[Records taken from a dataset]
=== Section Start ===

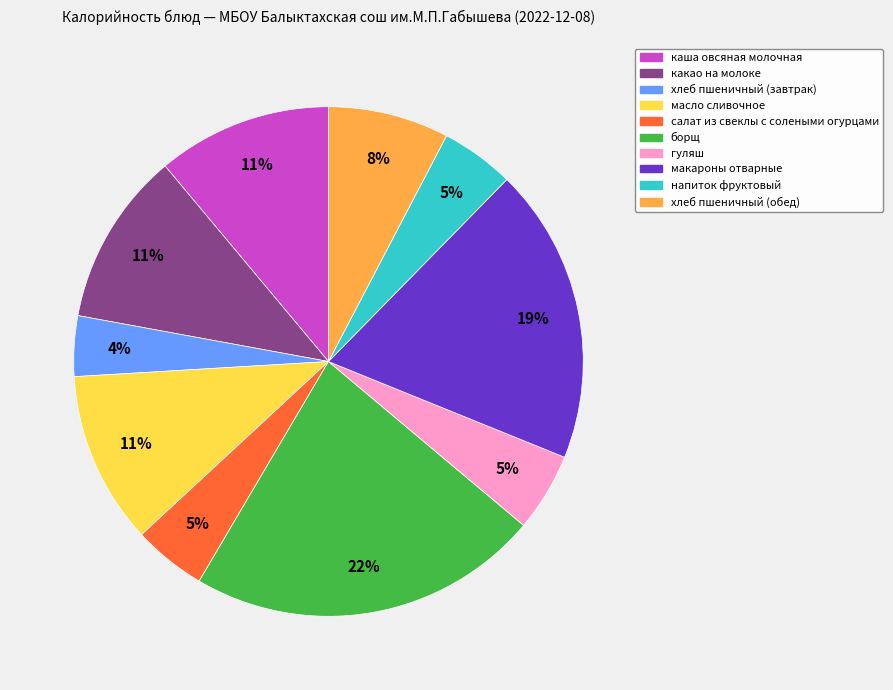

Does борщ represent more than half of the total?

No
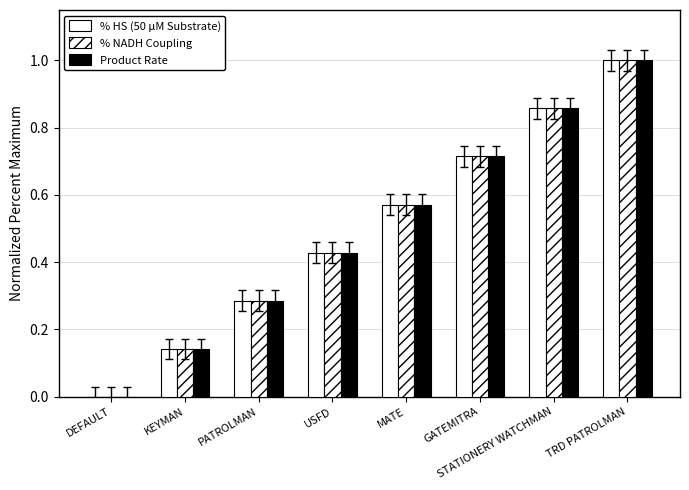

Are the bars horizontal?

No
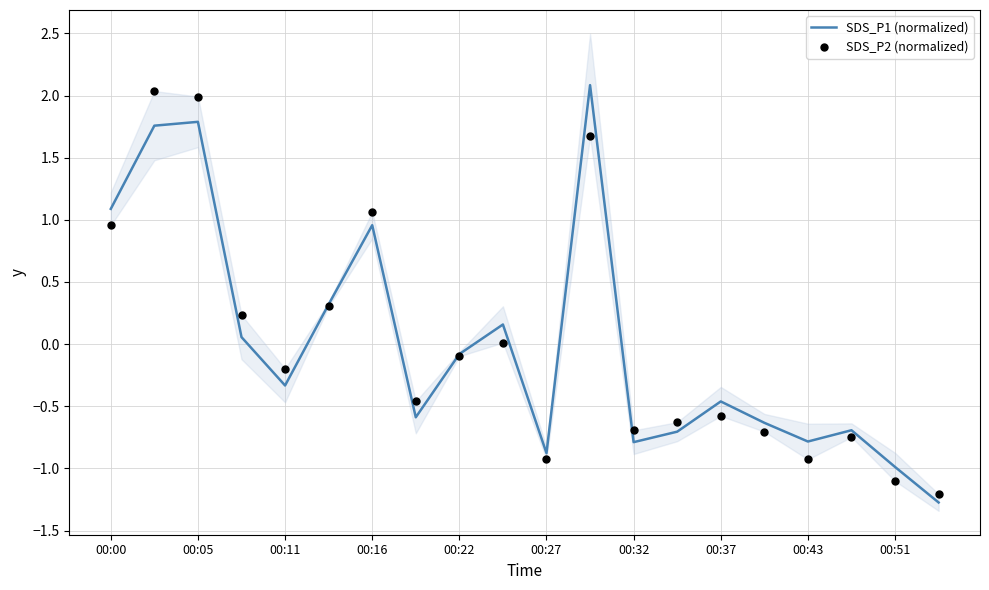

Which series contains the highest Y value?

SDS_P1 (normalized)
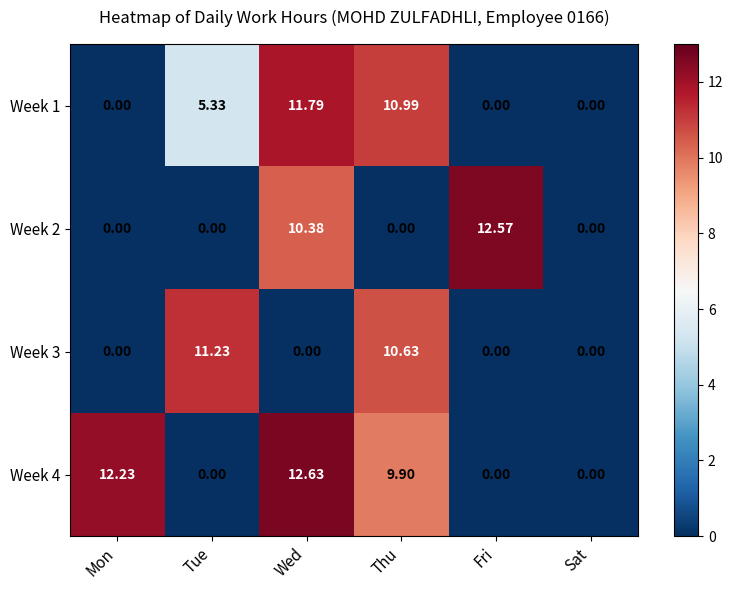

Which label corresponds to the largest value in the chart?

Wed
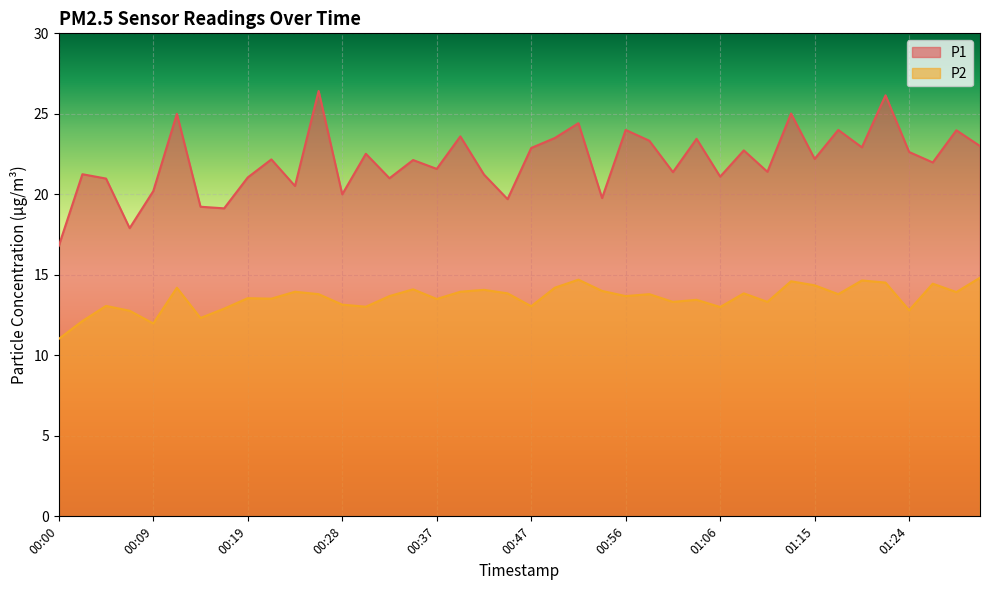

What is the lowest value of the P1 series?

16.8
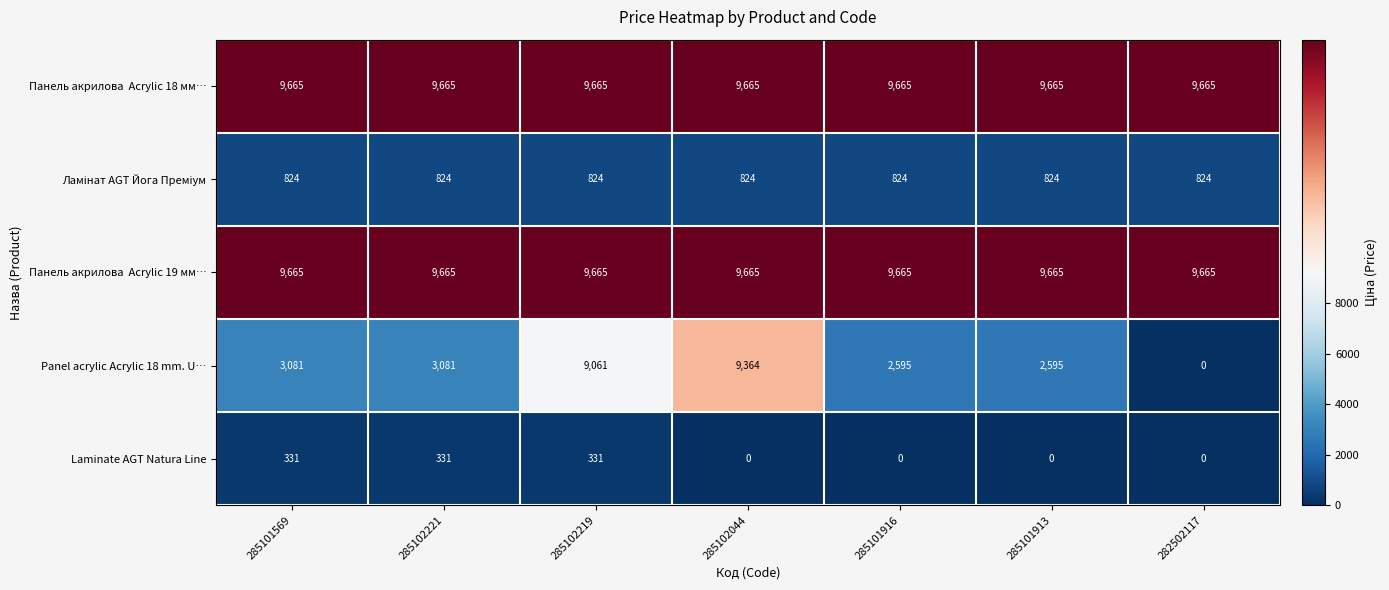

What is the sum of all Panel acrylic Acrylic 18 mm. U… values?

29777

=== Section End ===

Try it: Rewrite all of the records with "series" switched to "data line" and everything else kept the same. Omit the pictures from your answer.

Answer to this problem:
Does борщ represent more than half of the total?

No

Are the bars horizontal?

No

Which data line contains the highest Y value?

SDS_P1 (normalized)

Which label corresponds to the largest value in the chart?

Wed

What is the lowest value of the P1 data line?

16.8

What is the sum of all Panel acrylic Acrylic 18 mm. U… values?

29777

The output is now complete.